Tue, 23 Nov 1999 18:14:38 -0800
Chip Morningstar, <firstname.lastname@example.org>, writes:
> I think you have a point here, whether or not that it was the point
> that Ralph intended. What you describe is indeed a valid and useful
> distinction and it does make me realize another implicit, and very
> important, assumption that I (and, I suspect, many of us besides me,
> but I'll let others speak for themselves on this) had been making which
> warrants declaration. That assumption is that the world the Net is taking
> is to is a world in which the "legal" sense of a right, as you describe
> it, no longer has an enforceable hold on things and so we are forced to
> make do with technology. What we are trying to do is make it possible
> for all of the evolved mechanisms of commerce and contract to continue
> to be useful levers for productive cooperation in the world, in spite of
> the disintermediating effects of technology on the world's legal systems.
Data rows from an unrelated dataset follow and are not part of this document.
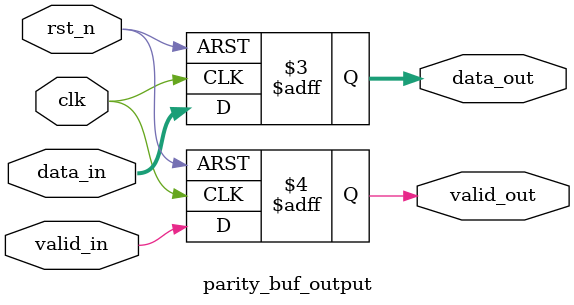
<source format=sv>
module parity_buf #(parameter DW=9) (
    input clk,
    input rst_n,
    input en,
    input [DW-2:0] data_in,
    output [DW-1:0] data_out,
    output valid_out
);
    // 阶段间的连接信号
    wire [DW-2:0] data_stage1;
    wire parity_stage1;
    wire valid_stage1;
    
    wire [DW-1:0] data_stage2;
    wire valid_stage2;
    
    // 实例化第一级流水线模块 - 校验位计算
    parity_buf_stage1 #(
        .DW(DW)
    ) stage1_inst (
        .clk(clk),
        .rst_n(rst_n),
        .en(en),
        .data_in(data_in),
        .data_out(data_stage1),
        .parity_out(parity_stage1),
        .valid_out(valid_stage1)
    );
    
    // 实例化第二级流水线模块 - 数据组合
    parity_buf_stage2 #(
        .DW(DW)
    ) stage2_inst (
        .clk(clk),
        .rst_n(rst_n),
        .valid_in(valid_stage1),
        .data_in(data_stage1),
        .parity_in(parity_stage1),
        .data_out(data_stage2),
        .valid_out(valid_stage2)
    );
    
    // 实例化输出级模块
    parity_buf_output #(
        .DW(DW)
    ) output_inst (
        .clk(clk),
        .rst_n(rst_n),
        .data_in(data_stage2),
        .valid_in(valid_stage2),
        .data_out(data_out),
        .valid_out(valid_out)
    );
endmodule

// 第一级流水线模块 - 计算校验位
module parity_buf_stage1 #(parameter DW=9) (
    input clk,
    input rst_n,
    input en,
    input [DW-2:0] data_in,
    output reg [DW-2:0] data_out,
    output reg parity_out,
    output reg valid_out
);
    always @(posedge clk or negedge rst_n) begin
        if (!rst_n) begin
            data_out <= {(DW-1){1'b0}};
            parity_out <= 1'b0;
            valid_out <= 1'b0;
        end else if (en) begin
            data_out <= data_in;
            parity_out <= ^data_in;
            valid_out <= 1'b1;
        end else begin
            valid_out <= 1'b0;
        end
    end
endmodule

// 第二级流水线模块 - 组合数据
module parity_buf_stage2 #(parameter DW=9) (
    input clk,
    input rst_n,
    input valid_in,
    input [DW-2:0] data_in,
    input parity_in,
    output reg [DW-1:0] data_out,
    output reg valid_out
);
    always @(posedge clk or negedge rst_n) begin
        if (!rst_n) begin
            data_out <= {DW{1'b0}};
            valid_out <= 1'b0;
        end else if (valid_in) begin
            data_out <= {parity_in, data_in};
            valid_out <= 1'b1;
        end else begin
            valid_out <= 1'b0;
        end
    end
endmodule

// 输出级模块
module parity_buf_output #(parameter DW=9) (
    input clk,
    input rst_n,
    input [DW-1:0] data_in,
    input valid_in,
    output reg [DW-1:0] data_out,
    output reg valid_out
);
    always @(posedge clk or negedge rst_n) begin
        if (!rst_n) begin
            data_out <= {DW{1'b0}};
            valid_out <= 1'b0;
        end else begin
            data_out <= data_in;
            valid_out <= valid_in;
        end
    end
endmodule
</source>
Yes, that makes sense, but perhaps "legal" wasn't quite the right word
for what I was trying to describe. "Legitimate" might better capture the
idea that a "right" is an access which the system is supposed to allow.
I meant to distinguish between the intended, designed and planned-for
behavior of the system, and its actual behavior. Accesses which are in
accordance with the security design are "rights". Accesses in general,
even those which violate the security design, are "abilities" or "powers".
A system with broken security gives people the power to do things that
they don't have the right to do.
Now, of course from the point of view of the attacker, his accesses are
intended, designed and planned-for, and from his perspective perhaps they
could be said to be rights. But it is still useful to look at things from
the position of the system designer and his hoped-for security properties.